1. Steven Burian and Erfan Goharian Hydroinformatics Fall 2013
Modeling with WEAP
Steven Burian and Erfan Goharian
Hydroinformatics
Fall 2013

2. Learning Objectives Describe priority-based water allocations
Draw a system schematic (that includes water sources, demand sites, and return flows)
Calculate the streamflow from a watershed using rainfall-runoff methods
Calculate allocations given available water and delivery priorities
Use the WEAP system to set up a schematic, enter data, obtain results, and define + analyze scenarios

3. Why a IWRM model?
Allocation of limited water resources
concerns regarding environmental quality
planning under climate variability and uncertainty
need to develop and implement sustainable water use strategies
A systematic process for linking water and water-related policy, objectives, and uses to improve decision making in:
operation and management of natural
resources and environmental systems;
design and implementation of programs and policies.
A coordinating framework for integrating sectoral needs, water and water-related policy, resource allocation, and management within the context of social, economic, and environmental development objectives.
The integration is over several dimensions: between demand and supply, between water quantity and quality, and between economic development objectives and environmental constraints.

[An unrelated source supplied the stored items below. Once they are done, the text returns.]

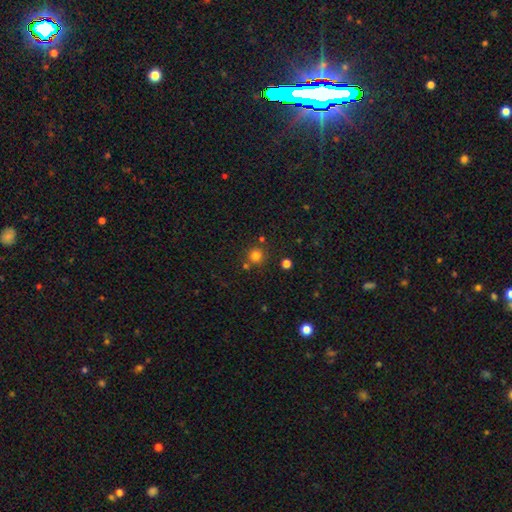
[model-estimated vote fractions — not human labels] Smooth or featured? smooth (78%)
How rounded? round (93%)
Merging? none (78%)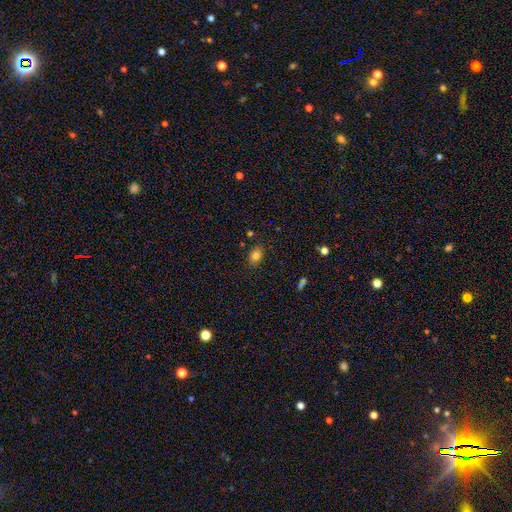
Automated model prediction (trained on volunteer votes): A smooth galaxy with no disk features (81%) that is in between round and cigar-shaped (75%).

Vote fractions:
- Smooth or featured? smooth: 81% / star or artifact: 12% / featured or disk: 7%
- How rounded? in between: 75% / round: 24% / cigar-shaped: 1%
- Merging? none: 84% / minor disturbance: 11% / major disturbance: 3% / merger: 2%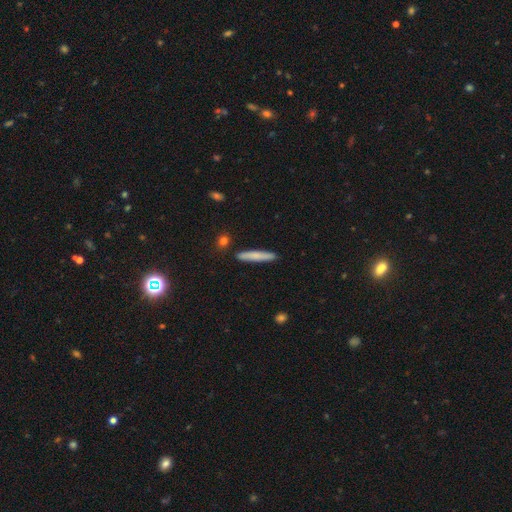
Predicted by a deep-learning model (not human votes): A smooth galaxy with no disk features (74%) that is cigar-shaped (94%). Merging: none (88%).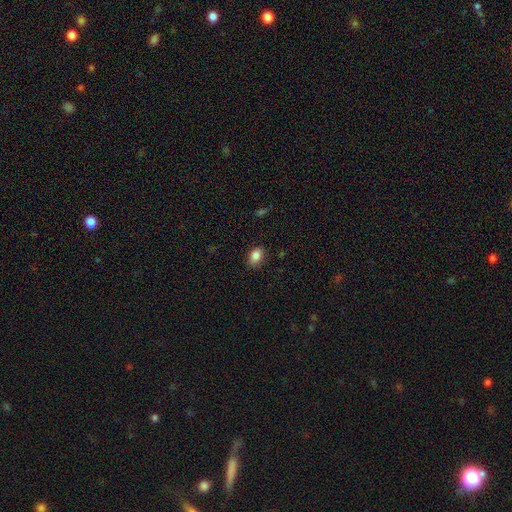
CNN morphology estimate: This is clearly a smooth galaxy (85%). How rounded: clearly in between (80%). Merging: clearly none (82%).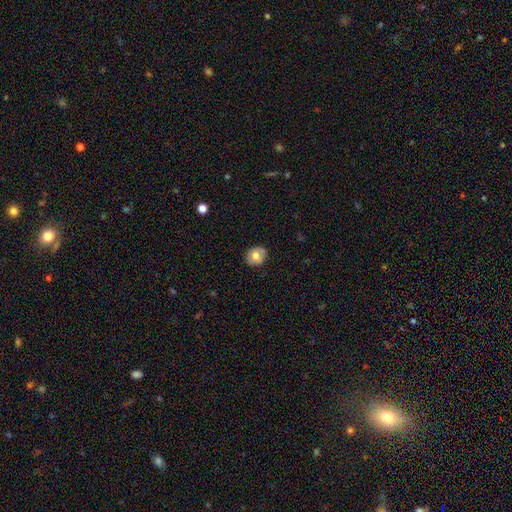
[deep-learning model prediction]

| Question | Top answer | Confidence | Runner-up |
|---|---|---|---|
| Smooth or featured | smooth | 68% | featured or disk (24%) |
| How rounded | round | 66% | in between (33%) |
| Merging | none | 84% | minor disturbance (13%) |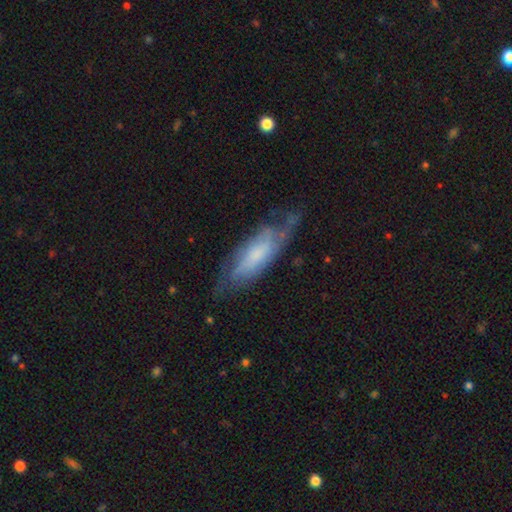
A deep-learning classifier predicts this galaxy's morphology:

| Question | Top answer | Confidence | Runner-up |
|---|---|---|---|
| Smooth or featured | featured or disk | 54% | smooth (39%) |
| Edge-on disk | no | 73% | yes (27%) |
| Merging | none | 53% | minor disturbance (29%) |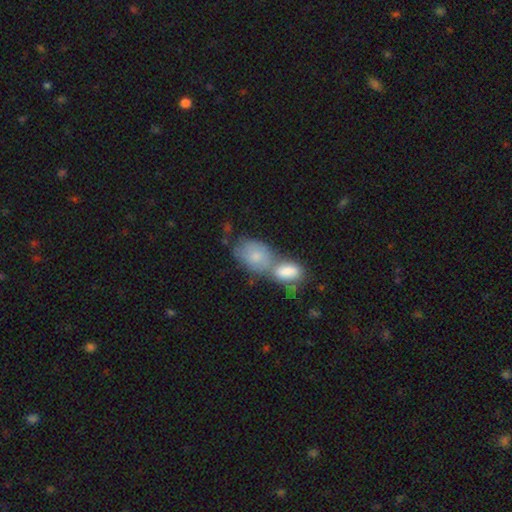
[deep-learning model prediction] smooth 71%, featured or disk 22%, star or artifact 6%. Down the decision tree: how rounded — in between (87%); merging — merger (64%).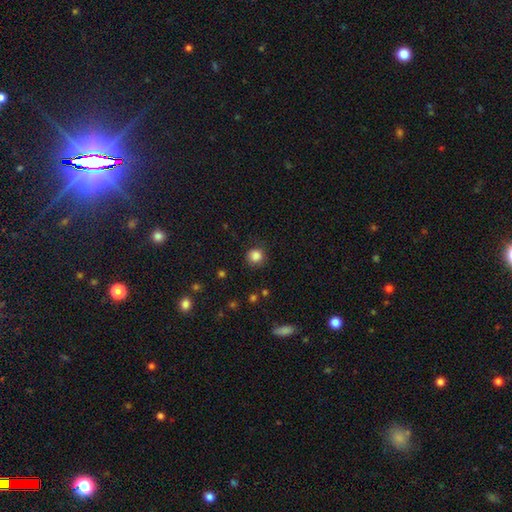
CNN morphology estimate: Smooth or featured? smooth (85%)
How rounded? round (90%)
Merging? none (84%)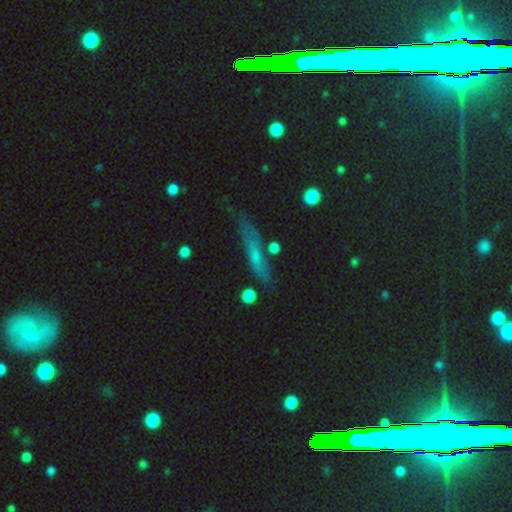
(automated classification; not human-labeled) smooth_or_featured: smooth (p=0.46) [alt: featured or disk p=0.38]
merging: none (p=0.71) [alt: minor disturbance p=0.19]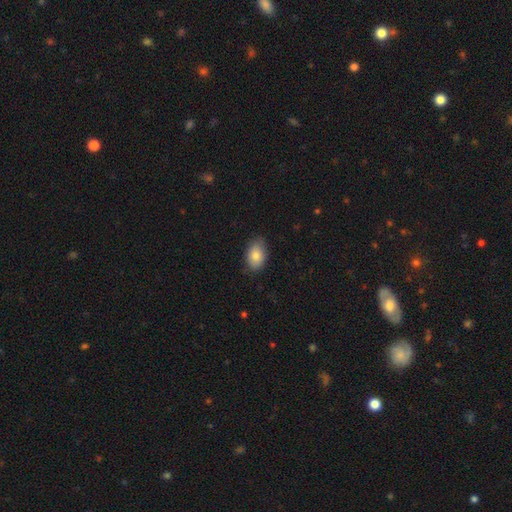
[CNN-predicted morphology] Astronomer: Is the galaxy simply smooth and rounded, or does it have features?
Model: smooth — 83%.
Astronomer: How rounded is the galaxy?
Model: in between — 88%.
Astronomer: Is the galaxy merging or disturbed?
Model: none — 79%.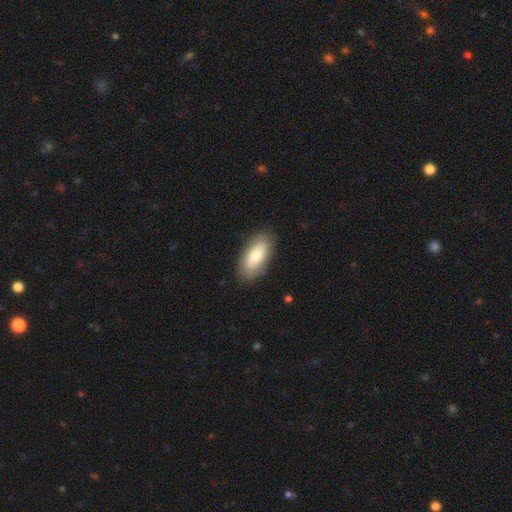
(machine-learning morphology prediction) Q: Smooth or featured?
A: smooth (73%); runner-up: featured or disk (21%)
Q: How rounded?
A: in between (89%); runner-up: cigar-shaped (9%)
Q: Merging?
A: none (86%); runner-up: minor disturbance (10%)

4. Water Allocation Modeling
All resources are not available for each user
Also reach gains/losses, reservoir storage, consumptive use, return flows, groundwater, soil moisture, etc. must be considered
Priorities
Appropriation doctrine (first in time, first in right)
By purpose (e.g.: urban demands before environmental)
By location (e.g.: upstream, then downstream, or reverse)
Change in time and locations (spatial and temporal changes)
All the factors should be modeled in order to track water
Key model development steps
Draw the system schematic
Identify model approach and data for system components
Enter data and run the model

5. System Definition Include major components
Subsystems
Identify based on project objectives and requirements
Identify connections between components
Relationships or real connections
System boundaries
Create drawing
Labeling components
Arrowed lines
As straight forward as possible
Questions for students:
What are the major system components and linkages?
Water sources (surface and groundwater)
Demand sites (agricultural, urban, etc..)
Source connections to demand sites
Outflows from demand sites after use

6. Why WEAP? software tool for integrated water resources planning
user-friendly framework for planning and policy analysis
Water balance database: WEAP provides a system for maintaining water demand and supply information
Scenario generation tool: WEAP simulates water demand, supply, runoff, streamflows, storage, pollution generation, treatment and discharge and instream water quality
Policy analysis tool: WEAP evaluates a full range of water development and management options, and takes account of multiple and competing uses of water systems.
Operating on the basic principle of a water balance, WEAP is applicable to municipal and agricultural systems, single catchments or complex transboundary river systems. Moreover, WEAP can address a wide range of issues, e.g., sectoral demand analyses, water conservation, water rights and allocation priorities, groundwater and streamflow simulations, reservoir operations, hydropower generation, pollution tracking, ecosystem requirements, vulnerability assessments, and project benefit-cost analyses.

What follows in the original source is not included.